Investing always involves a certain degree of risk. Nothing can ever be truly risk free. You can do all the research in the world, calculate the value of a company, and only invest in stable blue chip companies. But you can never predict the future.
That’s where the ‘margin of safety’ comes in. The margin of safety is simply a safeguard against the unknown. If you’ve done your calculations and figured out the intrinsic value of a company, it makes sense to buy the stock for less than that ‘fair value’, just to be safe. This discount against the fair value of a company accounts for genuine errors in calculation, lack of information, and unpredictability.
If you decide to leave a margin of safety of 15%, you can create a rock-solid portfolio of stocks that are less likely to disappoint over the long term. You’re chances of failure and picking the stock at the wrong price are minimized by this margin.
We’ve already seen how you can calculate the intrinsic value or fair value of a stock. In case you missed it, read the previous blog post and come back later. Now, I want to discuss the appropriate margin of safety and its effects on your portfolio’s overall performance.
How Much Margin Of Safety Do You Need?
The most obvious question you could ask yourself is – how much margin of safety do you need? If you keep the margin too thin, you expose your assets to too much risk. On the other hand, if your margin of safety is too wide you’ll set unreasonable standards and never end up buying anything on the market. So, to figure out how much of a margin is appropriate, let’s take a look at what the experts have to say on the matter.
Experts who adopt value investing usually fall into two camps – Deep value and growth at reasonable prices. Deep value seekers are known for their wider margins of safety and pessimistic assumptions during valuation. These investors are look for a hard bargain. They want a company selling for less than its net tangible assets, if possible. Legendary investor Benjamin Graham falls into this camp. Graham is known as the father of value investing and hist style i very reminiscent of modern-day ‘deep value’ strategies. He had a set criteria for stocks he believed were worth investing in.
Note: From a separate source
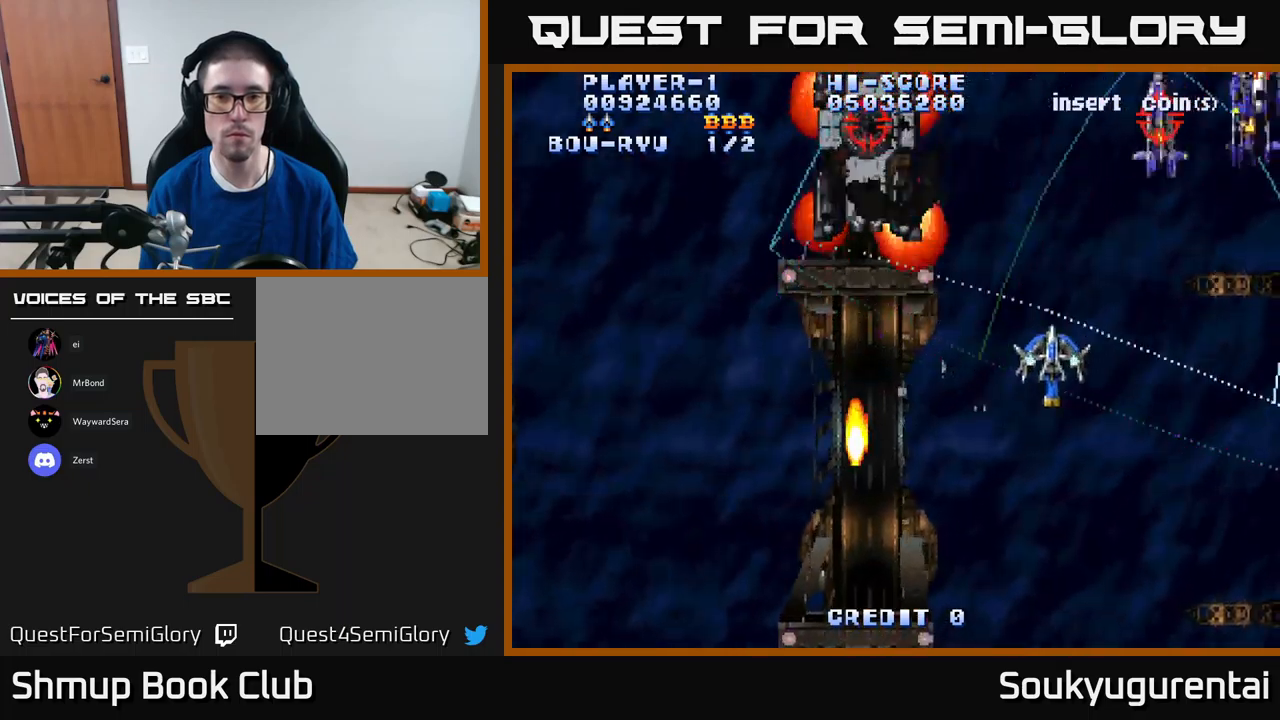
{"buttons": ["A", "DPAD_LEFT"], "left_stick": "center", "right_stick": "center", "events": [[200, "DPAD_UP", "up"], [233, "DPAD_DOWN", "down"], [233, "DPAD_RIGHT", "up"], [383, "DPAD_LEFT", "down"], [450, "DPAD_DOWN", "up"]]}
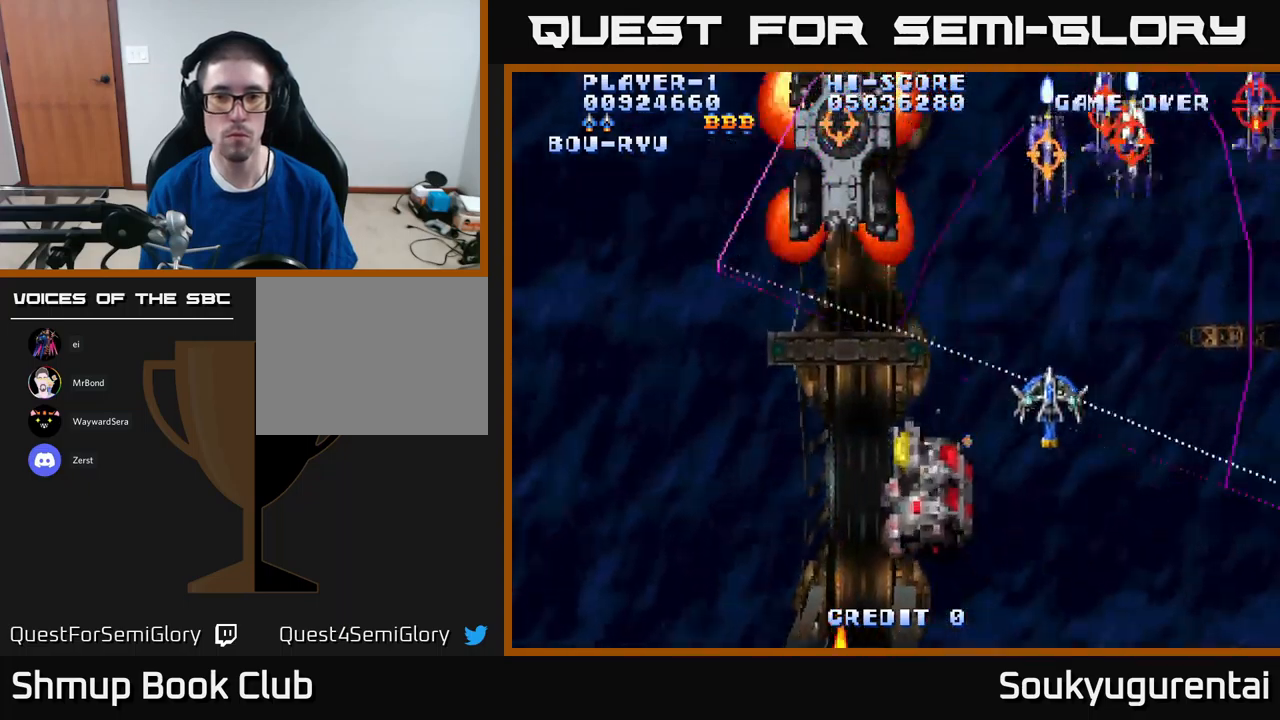
{"buttons": ["A", "DPAD_LEFT"], "left_stick": "center", "right_stick": "center", "events": [[200, "DPAD_DOWN", "down"], [200, "DPAD_LEFT", "up"], [250, "DPAD_RIGHT", "down"], [350, "DPAD_RIGHT", "up"], [416, "DPAD_LEFT", "down"], [483, "DPAD_DOWN", "up"]]}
These criteria were stringent and designed to weed out the most undervalued stocks on the market. Ben Graham wasn’t just a successful academic and hedge fund manager – he was also a mentor to none other than Warren Buffett.
Buffett started off in the deep value camp, but over time realized that some companies were worth paying for at fair value. This new camp is now called the ‘Growth at reasonable prices’ of GARP. GARP investors look for companies that are growing well and have stable earnings. These investors believe the company is worth more alive than dead. Since the dividends or free cash flows will keep increasing over time if the company does well, it’s worth paying more than the fair value of tangible assets.
Both camps agree that a company needs to be bought when its price is below intrinsic value, but they disagree on the limit of this margin. GARP investors would assume a 10%-15% margin of safety is enough, but deep value investors would look for a margin that is as wide as possible. For the average income-seeking investor, picking a rate is simply about your personal appetite for risk and investment style.
Protection and Better Returns
Here’s an interesting fact about the margin of safety – it’s not just for protection. Leaving a margin between the fair value and purchase price is actually proven to have a great effect on the overall performance of your portfolio.
The logic here is simple. If you buy something for less than it is actually worth, sooner or later the market will realize its true value and reward you with a better return. Even if the market never really appreciates the stock and it stays undervalued, share buyback programs and reinvested dividends will keep growing your stake of the company at reasonably good prices.
Here’s what Warren Buffett had to say on the matter:
In his early days, Buffett focused on buying companies for less than they were worth. The margin was deep enough to allow him to make a 30% to 50% return on the stocks he bought. If the stocks stayed undervalued for long, he would simply add more to his holdings.
Just to clarify the need for a margin of safety, here’s a hypothetical stock investment. Company A pays $1.80 in dividends this year and is expected to grow this dividend by 5% annually. If you assume the discount rate is 12%, the value of the stock (based on dividend discount method) is $27.
Now that we know the fair value, let’s see what happens when you buy 100 stocks at $27 (fair value) and another 100 for $22.95 (15% margin of safety) for ten years.
You invest $2,700 and receive $180 in dividends. After ten years of reinvesting dividends the price per share will be $44, total investment value will be $8,385 and dividend income will be $559. Pretty good.
Margin of Safety:
With the margin of safety, you invest $2,295 for 100 shares and receive the same $180 in dividend that first year. Over the course of ten years the market has realized the value of the stock and it is now trading at $44. But the value of the investment is $8,768 and annual dividends are now $584.
In scenario 1, the annualized returns were 12%, whereas with a margin of safety in scenario 2, the annualized returns were 14.3%. A massive difference over the course of ten years.
To sum up, you can never be completely sure of anything. Investing in anything involves a certain degree of risk. To combat this risk it is recommended that you leave a ‘margin of safety’ with all investments. In other words, aim to buy stocks for less than they are worth. Calculate the intrinsic value of a stock and buy it for 10% to 20% less than that fair value. This will offer protection and better returns for your portfolio over time.